Clinicians in the study were allowed to continue antibiotics past the 72 hours or start antibiotics in the no antibiotic group if they considered an infant to have suspected sepsis or in fact were found to be proven. The outcomes for those possibilities are shown below.
Taking it all together whether you started antibiotics or not the primary outcomes were no different. Furthermore there is no apparent harm based on outcomes that matter including the most important; death (3 in each group) that it does give one reason to pause when considering whether to treat prophylactically with antibiotics for babies born through meconium stained fluid.
What About The Sickest of The Sick
When attempting to answer this question the authors noted the following.
“On doing a subgroup analysis on incidence of sepsis in symptomatic babies (presenting with respiratory distress), both groups were found to have comparable incidence of suspect sepsis (p=0.084). The incidence of confirmed sepsis was more in symptomatic babies, although the total numbers was very few (p=0.01)”

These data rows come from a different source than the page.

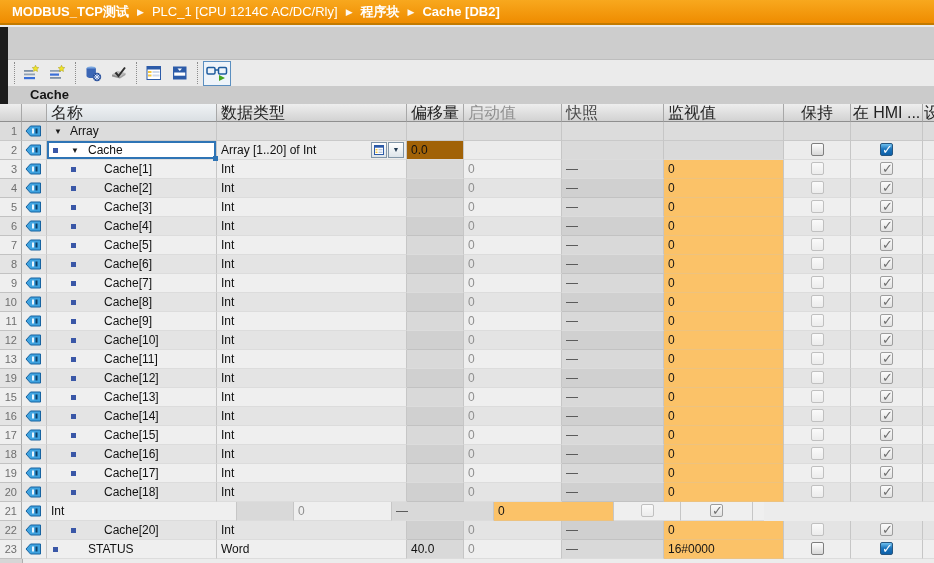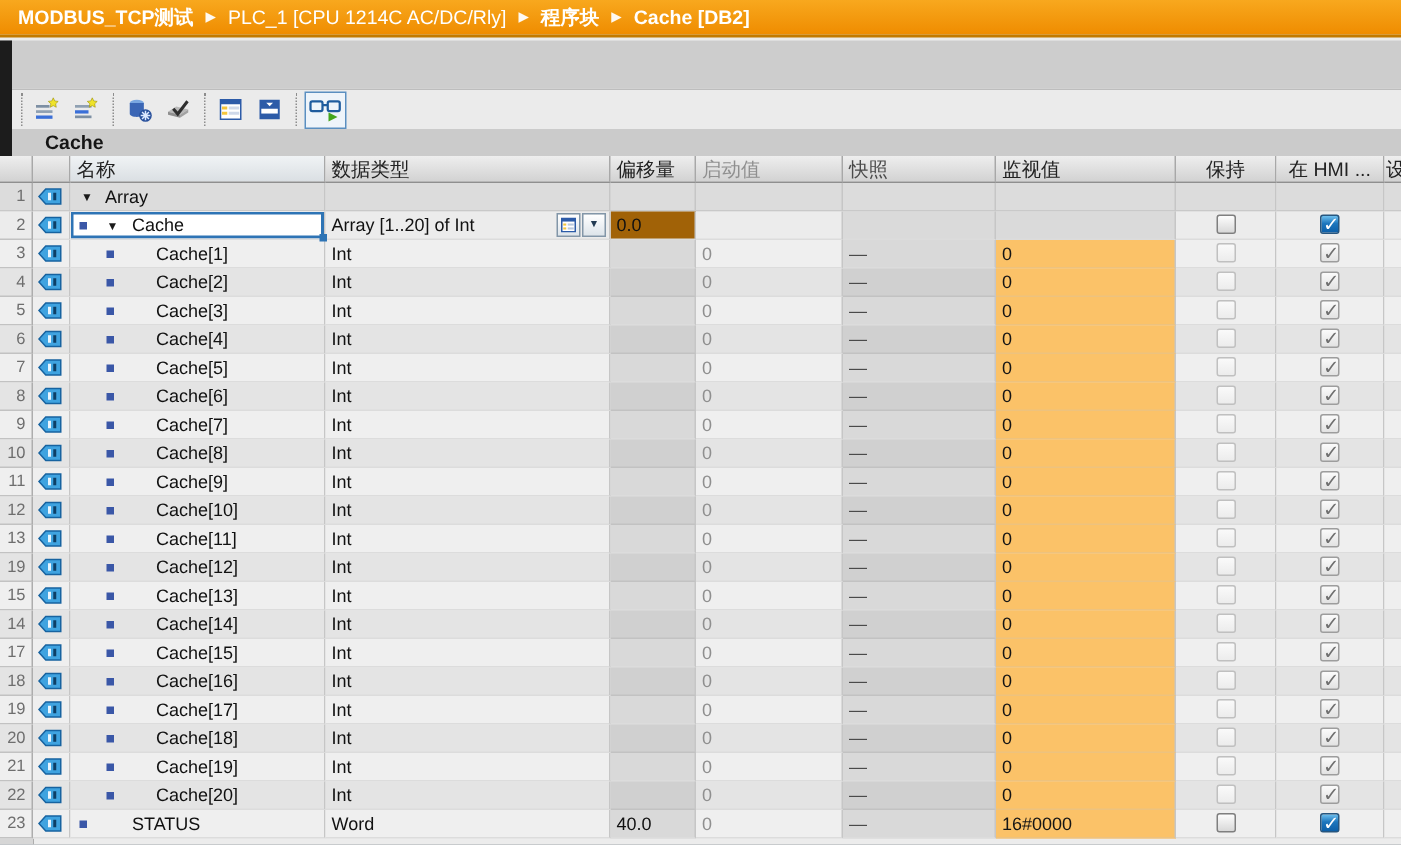--- a/index.html
+++ b/index.html
@@ -29,7 +29,7 @@
   
   .grid{position:absolute;left:0;top:104px;width:934px;height:459px;background:#ececec;}
   .thead{display:flex;height:18px;}
-  .th{box-sizing:border-box;height:18px;line-height:17px;font-size:13px;color:#222;
+  .th{box-sizing:border-box;height:18px;line-height:17px;font-size:16px;color:#222;
     padding-left:4px;overflow:hidden;white-space:nowrap;
     background:linear-gradient(#eeeeee,#d2d2d2);border-right:1px solid #a8a8a8;border-bottom:1px solid #8f8f8f;cursor:pointer;}
   .th.c-name{background:linear-gradient(#f0f3f5,#dadfe3);}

Herein lies the challenge in declaring once and for all that we don’t need antibiotics at all in MAS. While the study was powered to adequately answer the primary outcome, the subgroups are so small that declaring with any confidence that one can stand by and watch infants with severe MAS without starting antibiotics is a tough conclusion to come to. The child though who is born through MSAF and has mild tachypnea as the only symptom I suspect is another story. I might even argue that the baby who is in need of CPAP could be watched and if they deteriorate have antibiotics started. As much as I would love to say none of these babies need antibiotics I would have to admit that I would cave once the baby was ventilated. It is better to provide a couple of days of antibiotics while awaiting blood cultures than to have a patient with sepsis left untreated or at least that is my opinion.